George Gershwin’s beloved ‘s wonderful jazzy American standards are still timeless today and they work well with the displays of bold primary colors and geometric shapes in Wheeldon’s An American in Paris on Broadway.
‘S wonderful, ‘s marvelous
You should care for me
Well, ‘s awful nice, ‘s paradise
‘S what I love to see
Wheeldon opens the show in 1945 (unlike the movie which opened in 1951) just after the end of the war. Paris is traumatized…dark and poor not cheerful and light. Opening with scenes of a shorn-headed collaboratrice being manhandled by the crowd. Wheeldon says, “In many ways, [the changes] makes the romance more potent because there is a contrast of the darkness and the light.”

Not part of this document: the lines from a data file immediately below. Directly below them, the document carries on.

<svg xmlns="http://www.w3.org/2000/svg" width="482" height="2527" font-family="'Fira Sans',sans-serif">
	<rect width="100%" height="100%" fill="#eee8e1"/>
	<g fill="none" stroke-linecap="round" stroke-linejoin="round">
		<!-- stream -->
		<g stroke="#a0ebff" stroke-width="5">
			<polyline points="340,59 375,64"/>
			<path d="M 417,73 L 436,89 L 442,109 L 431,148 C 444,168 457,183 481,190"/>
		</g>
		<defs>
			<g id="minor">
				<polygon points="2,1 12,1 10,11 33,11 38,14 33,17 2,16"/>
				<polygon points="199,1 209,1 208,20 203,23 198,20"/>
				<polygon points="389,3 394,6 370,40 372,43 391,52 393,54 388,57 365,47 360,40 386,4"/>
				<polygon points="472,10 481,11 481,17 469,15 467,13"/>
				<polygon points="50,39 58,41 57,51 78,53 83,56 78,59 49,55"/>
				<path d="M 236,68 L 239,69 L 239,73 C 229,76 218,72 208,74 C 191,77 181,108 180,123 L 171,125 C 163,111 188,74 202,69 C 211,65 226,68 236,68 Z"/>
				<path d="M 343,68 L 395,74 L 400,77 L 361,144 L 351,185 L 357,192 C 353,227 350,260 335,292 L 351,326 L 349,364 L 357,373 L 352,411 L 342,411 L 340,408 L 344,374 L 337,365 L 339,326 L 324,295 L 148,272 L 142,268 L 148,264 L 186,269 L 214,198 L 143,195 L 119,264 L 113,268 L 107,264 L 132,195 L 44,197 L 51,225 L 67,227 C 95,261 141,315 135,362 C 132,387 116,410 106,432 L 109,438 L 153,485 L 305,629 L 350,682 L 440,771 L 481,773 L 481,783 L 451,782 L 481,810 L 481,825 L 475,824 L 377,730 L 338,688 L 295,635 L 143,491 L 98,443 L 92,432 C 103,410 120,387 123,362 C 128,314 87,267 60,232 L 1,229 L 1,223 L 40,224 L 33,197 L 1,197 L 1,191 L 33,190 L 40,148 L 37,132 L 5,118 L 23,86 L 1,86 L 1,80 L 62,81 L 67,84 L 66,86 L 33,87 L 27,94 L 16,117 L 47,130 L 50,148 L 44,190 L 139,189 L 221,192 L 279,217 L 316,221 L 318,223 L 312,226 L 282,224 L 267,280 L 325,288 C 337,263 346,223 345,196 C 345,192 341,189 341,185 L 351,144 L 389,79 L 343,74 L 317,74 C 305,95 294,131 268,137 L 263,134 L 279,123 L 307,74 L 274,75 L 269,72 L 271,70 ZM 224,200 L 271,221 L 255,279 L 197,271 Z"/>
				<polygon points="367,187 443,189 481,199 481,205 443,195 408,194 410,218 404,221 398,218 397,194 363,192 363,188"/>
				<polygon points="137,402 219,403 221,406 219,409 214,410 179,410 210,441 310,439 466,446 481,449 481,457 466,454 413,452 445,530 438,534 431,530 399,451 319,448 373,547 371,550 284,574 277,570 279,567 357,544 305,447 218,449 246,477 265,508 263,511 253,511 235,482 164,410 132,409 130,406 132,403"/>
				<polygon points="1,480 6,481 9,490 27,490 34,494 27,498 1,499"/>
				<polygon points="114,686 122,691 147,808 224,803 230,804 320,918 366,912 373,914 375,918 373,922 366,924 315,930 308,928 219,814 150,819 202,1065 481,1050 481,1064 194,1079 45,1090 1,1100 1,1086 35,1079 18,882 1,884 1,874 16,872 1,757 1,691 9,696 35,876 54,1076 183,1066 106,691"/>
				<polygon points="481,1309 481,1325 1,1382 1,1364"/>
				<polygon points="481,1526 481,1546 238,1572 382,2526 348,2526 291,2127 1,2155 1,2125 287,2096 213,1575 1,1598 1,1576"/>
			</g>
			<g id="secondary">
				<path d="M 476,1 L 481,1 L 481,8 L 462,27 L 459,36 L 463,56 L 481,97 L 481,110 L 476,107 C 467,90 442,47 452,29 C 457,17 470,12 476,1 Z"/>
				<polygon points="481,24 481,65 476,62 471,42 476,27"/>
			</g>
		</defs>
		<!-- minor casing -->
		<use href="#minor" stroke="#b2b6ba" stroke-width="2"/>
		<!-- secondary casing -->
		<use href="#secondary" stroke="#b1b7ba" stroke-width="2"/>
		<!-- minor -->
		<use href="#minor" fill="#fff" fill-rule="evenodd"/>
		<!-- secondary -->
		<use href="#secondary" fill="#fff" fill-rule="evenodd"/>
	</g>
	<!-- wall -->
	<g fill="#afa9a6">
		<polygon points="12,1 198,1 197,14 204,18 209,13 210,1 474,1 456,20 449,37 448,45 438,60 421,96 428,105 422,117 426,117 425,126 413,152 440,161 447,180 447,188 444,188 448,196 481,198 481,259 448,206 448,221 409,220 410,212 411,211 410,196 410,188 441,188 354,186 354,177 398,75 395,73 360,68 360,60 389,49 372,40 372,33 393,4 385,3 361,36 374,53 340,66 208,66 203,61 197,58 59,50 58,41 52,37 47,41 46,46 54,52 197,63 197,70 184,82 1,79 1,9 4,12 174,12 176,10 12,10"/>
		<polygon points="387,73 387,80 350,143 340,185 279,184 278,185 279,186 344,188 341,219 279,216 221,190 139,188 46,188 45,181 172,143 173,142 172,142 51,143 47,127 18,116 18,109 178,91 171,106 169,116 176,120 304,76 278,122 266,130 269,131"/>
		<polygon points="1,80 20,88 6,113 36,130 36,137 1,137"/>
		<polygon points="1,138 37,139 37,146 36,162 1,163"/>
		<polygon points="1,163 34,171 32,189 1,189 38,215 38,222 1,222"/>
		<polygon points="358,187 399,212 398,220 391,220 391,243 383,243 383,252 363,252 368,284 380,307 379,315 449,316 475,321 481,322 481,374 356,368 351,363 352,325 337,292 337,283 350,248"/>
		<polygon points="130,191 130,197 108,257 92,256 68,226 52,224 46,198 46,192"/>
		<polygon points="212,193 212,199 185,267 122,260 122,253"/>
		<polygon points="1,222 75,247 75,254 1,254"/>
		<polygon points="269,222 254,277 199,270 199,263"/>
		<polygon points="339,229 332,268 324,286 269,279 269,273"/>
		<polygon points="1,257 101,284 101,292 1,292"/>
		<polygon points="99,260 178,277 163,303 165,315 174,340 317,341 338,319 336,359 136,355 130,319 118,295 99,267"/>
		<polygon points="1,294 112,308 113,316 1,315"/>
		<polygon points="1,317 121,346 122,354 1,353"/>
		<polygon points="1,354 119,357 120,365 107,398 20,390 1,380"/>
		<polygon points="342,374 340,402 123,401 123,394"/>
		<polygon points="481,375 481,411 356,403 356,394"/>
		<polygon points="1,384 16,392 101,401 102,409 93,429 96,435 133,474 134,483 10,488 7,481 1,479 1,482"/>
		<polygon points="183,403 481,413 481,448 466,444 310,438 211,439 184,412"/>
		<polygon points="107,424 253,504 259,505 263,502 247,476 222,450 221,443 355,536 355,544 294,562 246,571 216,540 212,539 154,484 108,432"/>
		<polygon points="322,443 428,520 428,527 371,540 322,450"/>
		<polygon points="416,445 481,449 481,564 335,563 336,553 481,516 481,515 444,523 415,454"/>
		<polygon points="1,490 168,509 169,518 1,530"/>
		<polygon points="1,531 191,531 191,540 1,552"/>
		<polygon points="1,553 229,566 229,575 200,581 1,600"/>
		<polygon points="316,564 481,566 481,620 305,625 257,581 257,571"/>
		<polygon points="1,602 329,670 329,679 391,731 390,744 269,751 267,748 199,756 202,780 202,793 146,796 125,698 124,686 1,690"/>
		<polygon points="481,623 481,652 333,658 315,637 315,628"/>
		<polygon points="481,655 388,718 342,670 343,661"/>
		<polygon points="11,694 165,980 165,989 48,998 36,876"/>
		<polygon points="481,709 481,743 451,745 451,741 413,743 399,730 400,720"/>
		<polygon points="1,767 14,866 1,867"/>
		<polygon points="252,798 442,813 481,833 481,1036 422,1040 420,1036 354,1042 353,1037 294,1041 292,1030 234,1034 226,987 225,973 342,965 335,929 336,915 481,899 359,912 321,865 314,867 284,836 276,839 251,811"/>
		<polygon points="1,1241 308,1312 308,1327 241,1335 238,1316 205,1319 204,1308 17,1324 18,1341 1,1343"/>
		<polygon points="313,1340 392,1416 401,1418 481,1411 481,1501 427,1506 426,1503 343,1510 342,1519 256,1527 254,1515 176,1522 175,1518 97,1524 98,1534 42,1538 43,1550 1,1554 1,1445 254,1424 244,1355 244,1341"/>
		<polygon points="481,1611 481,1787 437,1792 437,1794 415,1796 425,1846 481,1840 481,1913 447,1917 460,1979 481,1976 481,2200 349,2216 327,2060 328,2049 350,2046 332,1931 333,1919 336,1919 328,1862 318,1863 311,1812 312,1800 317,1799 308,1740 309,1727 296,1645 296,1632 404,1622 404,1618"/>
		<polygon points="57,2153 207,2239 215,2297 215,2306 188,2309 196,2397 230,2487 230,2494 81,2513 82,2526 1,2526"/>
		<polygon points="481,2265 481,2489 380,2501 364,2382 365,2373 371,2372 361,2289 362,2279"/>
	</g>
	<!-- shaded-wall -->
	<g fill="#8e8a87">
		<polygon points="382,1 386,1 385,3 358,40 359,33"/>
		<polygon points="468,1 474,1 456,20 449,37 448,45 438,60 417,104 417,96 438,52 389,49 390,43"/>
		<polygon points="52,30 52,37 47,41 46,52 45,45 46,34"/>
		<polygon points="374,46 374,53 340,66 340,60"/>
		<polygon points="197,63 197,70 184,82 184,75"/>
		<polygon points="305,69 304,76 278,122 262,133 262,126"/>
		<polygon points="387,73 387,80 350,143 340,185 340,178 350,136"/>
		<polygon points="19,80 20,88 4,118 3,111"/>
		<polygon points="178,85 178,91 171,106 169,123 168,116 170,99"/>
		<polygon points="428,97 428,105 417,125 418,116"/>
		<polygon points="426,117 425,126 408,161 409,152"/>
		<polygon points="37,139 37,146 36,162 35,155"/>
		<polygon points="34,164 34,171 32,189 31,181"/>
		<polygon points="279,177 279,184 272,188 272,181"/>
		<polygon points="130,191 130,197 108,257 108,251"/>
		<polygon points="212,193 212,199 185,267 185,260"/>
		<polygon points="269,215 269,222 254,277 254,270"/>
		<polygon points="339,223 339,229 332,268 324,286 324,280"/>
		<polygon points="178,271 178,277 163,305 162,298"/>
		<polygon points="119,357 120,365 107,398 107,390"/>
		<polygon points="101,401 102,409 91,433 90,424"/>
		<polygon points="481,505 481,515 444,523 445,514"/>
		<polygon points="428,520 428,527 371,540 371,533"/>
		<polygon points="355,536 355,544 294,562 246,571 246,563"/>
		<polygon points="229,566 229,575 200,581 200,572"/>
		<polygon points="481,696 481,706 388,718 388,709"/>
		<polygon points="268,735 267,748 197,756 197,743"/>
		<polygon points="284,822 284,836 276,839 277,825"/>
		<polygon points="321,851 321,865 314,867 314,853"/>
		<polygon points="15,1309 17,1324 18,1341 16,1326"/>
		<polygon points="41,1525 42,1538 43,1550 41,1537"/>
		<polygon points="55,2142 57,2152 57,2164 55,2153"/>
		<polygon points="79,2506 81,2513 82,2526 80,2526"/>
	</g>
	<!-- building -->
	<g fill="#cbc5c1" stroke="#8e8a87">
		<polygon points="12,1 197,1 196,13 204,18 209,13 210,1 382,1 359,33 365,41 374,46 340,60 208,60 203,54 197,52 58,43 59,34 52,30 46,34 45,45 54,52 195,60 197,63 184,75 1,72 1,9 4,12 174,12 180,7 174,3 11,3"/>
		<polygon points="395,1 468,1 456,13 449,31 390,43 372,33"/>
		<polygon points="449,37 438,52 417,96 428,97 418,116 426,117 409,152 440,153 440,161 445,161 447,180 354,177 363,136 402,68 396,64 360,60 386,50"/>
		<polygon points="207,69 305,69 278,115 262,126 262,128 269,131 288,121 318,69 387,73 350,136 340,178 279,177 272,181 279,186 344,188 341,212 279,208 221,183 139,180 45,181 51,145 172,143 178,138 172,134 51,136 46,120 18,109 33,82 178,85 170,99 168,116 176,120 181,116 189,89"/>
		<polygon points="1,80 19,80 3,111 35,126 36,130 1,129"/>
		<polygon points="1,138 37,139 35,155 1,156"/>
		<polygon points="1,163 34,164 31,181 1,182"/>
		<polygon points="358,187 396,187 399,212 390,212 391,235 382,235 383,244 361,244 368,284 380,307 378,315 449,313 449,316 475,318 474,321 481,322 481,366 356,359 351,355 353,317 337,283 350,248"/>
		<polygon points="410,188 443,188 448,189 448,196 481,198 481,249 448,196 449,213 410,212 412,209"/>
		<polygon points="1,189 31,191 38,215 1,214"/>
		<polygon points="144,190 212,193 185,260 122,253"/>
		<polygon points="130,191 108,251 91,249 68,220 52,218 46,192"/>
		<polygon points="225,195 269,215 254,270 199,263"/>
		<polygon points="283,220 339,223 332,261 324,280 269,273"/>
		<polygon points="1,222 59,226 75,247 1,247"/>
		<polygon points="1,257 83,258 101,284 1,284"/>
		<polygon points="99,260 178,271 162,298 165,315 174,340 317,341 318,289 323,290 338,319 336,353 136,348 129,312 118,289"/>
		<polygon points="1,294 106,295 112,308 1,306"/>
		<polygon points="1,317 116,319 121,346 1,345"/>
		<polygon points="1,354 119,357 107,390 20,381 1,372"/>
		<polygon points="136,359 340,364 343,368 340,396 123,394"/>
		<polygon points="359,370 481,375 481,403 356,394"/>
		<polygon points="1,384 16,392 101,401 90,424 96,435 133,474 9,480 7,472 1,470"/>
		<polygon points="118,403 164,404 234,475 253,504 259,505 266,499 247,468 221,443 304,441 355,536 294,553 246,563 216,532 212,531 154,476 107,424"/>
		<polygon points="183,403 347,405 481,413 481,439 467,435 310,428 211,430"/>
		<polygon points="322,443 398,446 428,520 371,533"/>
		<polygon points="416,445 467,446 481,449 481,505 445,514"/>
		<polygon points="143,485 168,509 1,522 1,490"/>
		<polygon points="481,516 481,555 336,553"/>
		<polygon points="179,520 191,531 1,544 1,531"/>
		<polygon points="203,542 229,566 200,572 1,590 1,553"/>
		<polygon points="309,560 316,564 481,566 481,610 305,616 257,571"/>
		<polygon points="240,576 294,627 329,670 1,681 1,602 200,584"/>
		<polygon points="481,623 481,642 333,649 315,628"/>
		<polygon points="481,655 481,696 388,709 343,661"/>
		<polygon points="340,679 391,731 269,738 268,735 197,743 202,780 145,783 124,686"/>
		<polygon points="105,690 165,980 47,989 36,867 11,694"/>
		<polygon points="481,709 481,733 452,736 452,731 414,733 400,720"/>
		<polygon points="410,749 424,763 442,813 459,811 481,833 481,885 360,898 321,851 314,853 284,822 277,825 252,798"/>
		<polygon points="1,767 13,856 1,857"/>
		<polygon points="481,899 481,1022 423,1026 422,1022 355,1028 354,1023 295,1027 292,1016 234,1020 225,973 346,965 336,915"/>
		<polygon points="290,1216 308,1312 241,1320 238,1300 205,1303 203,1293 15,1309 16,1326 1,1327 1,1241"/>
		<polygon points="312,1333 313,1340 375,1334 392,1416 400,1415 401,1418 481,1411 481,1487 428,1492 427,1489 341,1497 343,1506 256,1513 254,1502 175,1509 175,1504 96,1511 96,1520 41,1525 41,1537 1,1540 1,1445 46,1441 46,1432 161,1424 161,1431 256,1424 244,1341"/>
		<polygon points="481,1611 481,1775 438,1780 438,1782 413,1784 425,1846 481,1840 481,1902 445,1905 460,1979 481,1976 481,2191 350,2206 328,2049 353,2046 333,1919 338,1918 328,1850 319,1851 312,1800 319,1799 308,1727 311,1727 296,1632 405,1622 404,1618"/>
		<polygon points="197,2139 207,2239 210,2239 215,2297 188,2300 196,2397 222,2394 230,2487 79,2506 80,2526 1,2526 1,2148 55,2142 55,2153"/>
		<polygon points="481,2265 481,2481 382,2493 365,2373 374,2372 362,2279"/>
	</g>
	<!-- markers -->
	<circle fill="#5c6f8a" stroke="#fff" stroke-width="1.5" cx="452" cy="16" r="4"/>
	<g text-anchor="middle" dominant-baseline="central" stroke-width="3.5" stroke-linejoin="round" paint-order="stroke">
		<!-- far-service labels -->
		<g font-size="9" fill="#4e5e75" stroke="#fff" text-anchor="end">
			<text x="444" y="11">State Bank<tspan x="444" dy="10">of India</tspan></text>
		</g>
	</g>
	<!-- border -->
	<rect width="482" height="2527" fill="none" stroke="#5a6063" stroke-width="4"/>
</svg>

The show is about an American WWII veteran trying to make it as an artist in a newly liberated Paris. American soldiers, Jerry Mulligan (Garen Scribner) and Adam Hochberg (Etai Benson), stay in Paris after the end of the war. The painter and composer befriend a wealthy Frenchman, Henri Baurel (Nick Spangler) and all become involved in the production of a new ballet. They also all fall in love with the same woman, Lise Dassin (Sara Esty), who has a secret past.
An American in Paris is a love letter to the City of Lights. The virtuosic designs take us all around Paris…people fishing on the Seine and shoppers in the Galeries Lafayette. It’s a style fit for Gershwins’ irresistible “(I’ll Build a) Stairway to Paradise.”
The dancers display balletic grace and emotion that seem effortless. These performers are true triple threats…they act, sing and dance so well that they lift you right out of your seat to take you along for the ride.
Escape with An American in Paris while you still can.